### Çalışma talimatı:
İmralı tecridi üzerine olan metinde "İmralı’da 1999’dan bu" sözlerinden "yaptığı başvuruları derledik." sözlerine kadar olan kısmı hiç değiştirmeden kopyala.

### Metin parçası:
····················

İmralı’da 1999’dan bu yana süren mutlak tecrit…

  • 09:01 31 Ocak 2024
  • Güncel
 
Marta Sömek
 
İSTANBUL - PKK Lideri Abdullah Öcalan’a yönelik gerçekleştirilen Uluslararası Komplo 25 yılı geride bırakırken, tecrit ve 35 aydır süren mutlak iletişimsizliğe karşı dünya halkları tarafından kesintisiz mücadele yürütülüyor. Asrın Hukuk Bürosu avukatlarının 1999 yılından bu yana Abdullah Öcalan ile görüşmek için yaptığı başvuruları derledik.
 
PKK Lideri Abdullah Öcalan’a yönelik gerçekleştirilen Uluslararası Komplo, 25 yılı geride bıraktı. 15 Şubat 1999 tarihinde Bursa’nın Mudanya ilçesine bağlı İmralı Adası’ndaki İmralı F Tipi Yüksek Güvenlikli Cezaevi’nde, tecrit politikasının hayata geçirilmeye başlandığı Abdullah Öcalan için dünyanın dört bir yanında her kesimden halklar ayağa kalktı. Komploya karşı PKK Lideri’nin Türkiye’ye getirildiği 4 aylık süreçte 63 kişi ise “Güneşimizi karartamazsınız” diyerek bedenini ateşe verdi.
 
‘Roja Reş’ ve bitmeyen direniş…
 
Yine dünyanın her yerinde milyonlar alanlara çıkarak günlerce sayısız eylem, yürüyüş ve açlık grevleri gerçekleştirdi. Komplo, Kürt halkı ile başlayıp zamanla diğer halklar tarafından da siyah giyilip protesto edilerek bir ritüel haline geldi. Bu ritüel, her yıl 15 Şubat’ta siyah giyilerek, Kürtçe’de “Roja Reş” anlamına gelen “Kara gün” olarak adlandırılıyor. Halklar “Roja Reş” günü, bulundukları her yerde hem mutlak tecride karşı taleplerini haykırmayı hem de Abdullah Öcalan’ın fikirleri ile felsefesini yaşatmayı sürdürmeye devam ediyor.
 
Halklar paradigma ile yaşam buluyor
 
25 yıldır İmralı Adası’nda mutlak tecrit politikası uygulanan Abdullah Öcalan, o günden bu yana kesintisiz bir üretim, çalışma, perspektif ve birçok konuda çözüm önerileri ortaya koydu. Fikirleri ve değerlendirmeleri, başta Kürt sorununun çözümü olmak üzere Orta Doğu, dünya halkları için de çözümün anahtarı olarak görülüyor. Bu sebeple de Avusturya’dan Afrika’ya, Kurdistan’dan Orta Doğu’ya her kesimden halklar, “Demokratik Ekolojik Kadın Özgürlükçü Paradigma” etrafında kenetlenmeyi sürdürüyor.

····················

### Verilen bilgiler:
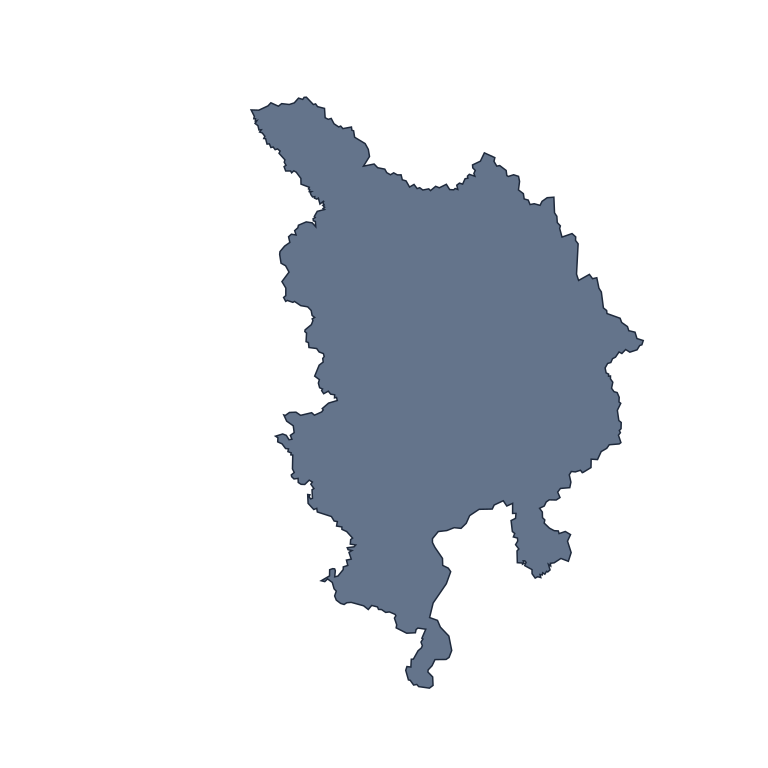 Medio Baudó(boca De Pepé), Chocó, Colombia (Mercator projection), rotated 298°
{"feature_id": "7082276B42421945632945", "entity_name": "Medio Baudó(boca De Pepé)", "entity_type": "district", "adm_level": 2, "iso_a3": "COL", "parent_name": "Colombia", "parent_adm1": "Chocó", "projection": "mercator", "projection_center": [-77.017, 5.148], "detail": "fine", "context": "isolated", "style": "filled", "palette": "slate", "viewbox_px": 768, "rotation_deg": 298, "n_neighbors": 0, "source": "geoboundaries", "source_scale": "gbopen_adm2", "svg_char_len": 6171}
<svg xmlns="http://www.w3.org/2000/svg" viewBox="0 0 768 768"><g transform="rotate(298 384 384)"><path d="M583.8,260.0L587.4,254.5L588.1,242.2L593.3,238.3L593.0,236.5L595.6,234.6L590.2,227.8L591.4,224.7L589.7,223.3L590.3,217.7L593.7,212.7L591.5,210.5L591.5,207.0L599.4,202.1L597.7,195.1L599.2,192.1L597.6,190.4L600.8,180.8L599.6,178.9L597.1,178.6L596.3,174.3L590.1,172.8L586.3,169.1L583.5,162.0L579.7,160.3L579.2,152.1L575.1,151.0L567.0,144.9L563.6,138.0L559.5,143.8L557.1,144.5L557.9,146.0L555.6,147.0L556.9,148.2L553.5,147.8L552.9,151.4L549.6,154.3L550.9,156.3L548.1,155.9L548.5,158.7L546.8,162.5L544.3,162.6L545.0,164.3L540.9,168.1L542.2,170.1L539.7,173.1L541.2,174.9L539.8,177.9L541.6,179.6L540.9,182.9L538.4,183.0L535.4,191.3L533.0,191.8L531.1,194.8L529.0,193.7L525.9,197.2L528.2,201.5L527.1,203.3L529.9,204.3L529.8,207.1L526.5,214.1L521.5,216.9L522.6,225.7L520.8,225.7L520.8,227.1L518.8,227.6L519.8,229.7L518.4,228.9L516.8,230.7L515.6,233.1L516.9,234.9L515.5,235.3L515.7,237.9L517.3,238.8L512.8,243.0L517.5,245.0L515.2,245.1L514.1,247.1L513.0,246.1L512.2,248.6L510.3,247.8L510.1,249.5L505.1,244.0L499.2,243.8L498.7,245.1L496.6,243.8L494.9,245.0L495.3,247.1L490.8,249.9L492.6,244.9L490.6,239.2L484.0,233.9L481.5,234.6L477.5,233.1L474.3,236.4L472.8,231.9L469.2,230.6L464.8,234.4L459.1,231.5L452.1,230.0L449.5,231.0L442.3,236.4L442.2,241.6L438.2,247.6L426.5,245.8L422.6,252.3L415.9,255.8L413.3,254.7L410.8,258.4L412.4,259.4L413.3,265.2L414.9,266.2L414.1,273.7L416.3,280.4L414.7,285.2L410.8,288.3L410.2,291.5L407.8,290.0L406.6,291.5L402.3,292.0L394.8,288.9L393.1,289.5L392.6,291.7L384.8,295.3L385.1,297.8L381.0,300.6L383.7,307.9L381.8,311.7L382.4,316.2L380.2,318.3L377.8,317.9L374.9,320.0L370.2,317.9L358.4,319.1L357.5,324.9L354.0,325.6L350.5,328.9L350.7,332.1L348.9,332.0L347.1,335.3L351.5,338.2L350.0,341.7L351.3,345.5L348.5,346.8L349.8,348.4L347.5,350.5L341.1,344.0L333.3,341.0L332.6,342.5L330.1,342.1L323.8,337.2L324.7,333.6L317.2,325.1L317.8,319.5L314.5,313.9L309.9,311.6L309.6,310.1L305.5,315.5L304.5,323.5L298.9,327.5L294.7,325.4L292.0,328.6L290.2,326.3L292.8,321.8L292.3,318.0L287.0,312.7L286.7,315.6L283.0,317.3L283.3,322.1L280.8,327.4L281.9,330.1L279.2,330.9L279.6,334.4L277.7,335.0L278.4,336.8L266.1,343.0L263.7,346.3L260.2,344.8L258.8,346.0L257.9,349.1L260.3,352.5L256.8,354.5L256.5,357.9L258.1,361.2L264.0,363.1L263.8,366.8L261.2,366.4L258.8,371.2L256.8,370.1L249.5,374.5L248.1,373.2L249.1,370.9L251.4,370.6L250.6,368.5L243.0,373.0L240.2,380.9L242.6,383.0L239.7,385.2L242.3,399.8L239.6,404.3L240.6,407.4L236.3,408.8L238.0,413.9L235.9,415.1L236.2,420.3L233.2,428.6L231.0,427.6L226.8,429.4L228.6,434.6L226.2,434.0L222.2,428.4L220.8,430.1L221.9,433.9L218.9,432.1L214.0,437.3L210.9,433.5L206.8,437.2L203.4,433.9L201.0,435.1L192.8,433.5L190.6,431.0L196.3,428.7L197.6,427.2L196.9,425.4L194.5,423.2L189.0,426.0L180.8,420.9L181.7,424.5L185.4,425.7L184.5,431.5L179.7,436.1L178.7,439.1L173.7,439.9L170.8,443.3L169.9,448.7L170.6,452.3L173.4,453.8L175.8,457.6L178.6,470.1L177.5,476.0L182.7,477.1L184.1,482.9L182.4,485.0L183.7,487.7L183.1,492.7L185.3,495.8L185.8,502.0L184.9,503.3L182.2,503.1L177.3,508.3L174.4,509.2L174.6,521.0L179.1,528.5L182.3,527.6L184.4,528.5L187.1,536.0L177.3,536.8L177.1,538.1L173.5,537.8L171.0,540.7L168.5,540.9L164.5,539.3L154.9,539.1L153.8,537.3L146.7,540.6L145.3,536.9L141.4,537.6L134.2,544.5L134.7,546.2L132.1,551.5L134.1,554.0L133.1,556.7L136.8,566.9L140.9,568.8L148.2,564.5L150.3,558.0L152.3,557.2L157.8,558.7L164.6,558.4L169.9,568.1L173.1,569.8L180.5,568.9L191.9,559.6L195.8,547.9L200.4,542.2L199.2,533.9L213.7,530.2L236.9,532.8L249.6,531.0L251.6,527.2L251.4,521.0L257.5,517.5L263.7,505.6L266.8,501.2L270.2,499.4L279.2,501.2L284.1,508.3L290.1,513.4L292.7,519.8L299.6,522.0L308.0,521.4L318.0,526.8L324.4,538.3L328.9,538.1L336.9,544.1L333.9,549.7L339.0,553.6L330.1,558.3L331.7,561.3L327.1,563.2L323.1,560.3L314.0,566.6L313.4,569.6L309.7,570.0L310.6,574.2L308.1,575.8L303.9,575.6L301.6,580.5L299.1,579.8L288.8,585.6L290.9,590.3L289.9,590.9L291.4,591.9L293.2,589.9L294.0,591.3L293.2,593.2L289.7,593.5L289.6,601.8L286.0,603.8L283.6,608.6L286.0,610.2L286.7,613.3L289.0,611.2L289.7,613.4L291.8,612.8L291.6,615.3L294.9,615.5L294.9,616.8L297.8,617.9L302.0,613.8L301.6,616.6L303.8,615.1L306.0,618.2L313.0,622.1L314.0,630.0L323.0,628.4L331.4,619.8L338.6,619.4L338.9,613.3L334.1,608.8L336.1,606.9L334.4,603.1L334.4,597.8L336.4,590.7L339.5,589.8L340.4,586.7L345.3,583.9L347.3,579.7L351.5,582.8L356.0,582.6L359.3,584.3L362.4,590.5L366.4,592.7L370.1,588.1L374.6,588.8L379.7,596.7L385.1,595.1L390.8,590.2L394.7,590.5L396.2,594.2L400.1,598.0L398.8,600.7L399.6,601.4L407.4,606.0L414.9,602.2L417.5,608.0L426.3,607.5L431.8,610.9L436.1,611.4L441.5,619.8L443.5,620.7L448.9,615.0L452.0,615.6L453.4,613.6L455.8,614.3L461.4,611.5L462.0,608.5L470.3,602.4L478.1,602.1L478.5,599.9L482.7,597.9L485.9,593.9L485.2,590.7L487.1,586.9L493.0,585.2L494.8,581.6L497.4,580.2L496.3,578.6L498.2,577.7L498.1,574.9L502.0,571.7L507.1,571.8L509.5,574.2L513.6,573.9L516.4,575.8L522.6,576.5L522.6,579.7L527.9,581.2L527.5,586.1L533.0,591.4L538.0,591.7L539.7,593.3L544.1,592.5L542.9,586.0L547.6,581.3L546.0,575.1L549.0,572.0L549.9,565.0L552.9,561.6L550.9,547.8L553.4,546.1L554.2,542.0L567.3,532.7L569.5,528.8L577.7,522.0L574.9,518.7L577.2,513.9L566.8,507.2L571.4,502.4L598.9,489.6L600.7,485.7L603.9,484.2L605.1,479.4L597.3,472.2L603.8,466.1L606.4,465.5L607.9,461.2L613.2,457.9L615.2,454.2L628.7,446.3L625.1,440.6L619.5,437.8L615.0,437.9L613.7,432.0L611.0,428.7L614.1,425.0L613.2,420.9L617.5,417.7L618.5,411.6L626.5,408.6L630.5,405.3L629.6,400.2L625.6,396.3L625.7,394.6L629.9,391.6L631.2,383.6L629.3,381.3L632.2,376.6L635.9,375.6L635.2,364.1L626.0,364.5L619.0,359.3L616.5,360.9L615.4,364.3L612.1,364.5L610.1,366.7L609.2,360.9L606.7,360.1L605.1,361.4L603.3,359.2L597.4,359.6L596.8,356.3L593.7,354.9L590.4,357.8L590.0,355.0L588.2,354.4L586.5,350.7L589.6,345.3L583.2,340.7L582.8,336.8L576.6,334.3L577.3,331.9L573.5,327.2L574.1,323.4L572.1,321.5L574.3,316.8L569.9,314.1L573.7,308.1L572.9,304.3L576.7,300.9L574.9,297.6L575.0,293.4L571.8,291.5L571.9,287.2L574.1,283.8L572.0,276.9L573.6,272.0L566.7,263.6L578.1,264.4L583.8,260.0Z" fill="#64748b" stroke="#1e293b" stroke-width="1.5"/></g></svg>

····················

### Görev cevabı:
İmralı’da 1999’dan bu yana süren mutlak tecrit…

  • 09:01 31 Ocak 2024
  • Güncel
 
Marta Sömek
 
İSTANBUL - PKK Lideri Abdullah Öcalan’a yönelik gerçekleştirilen Uluslararası Komplo 25 yılı geride bırakırken, tecrit ve 35 aydır süren mutlak iletişimsizliğe karşı dünya halkları tarafından kesintisiz mücadele yürütülüyor. Asrın Hukuk Bürosu avukatlarının 1999 yılından bu yana Abdullah Öcalan ile görüşmek için yaptığı başvuruları derledik.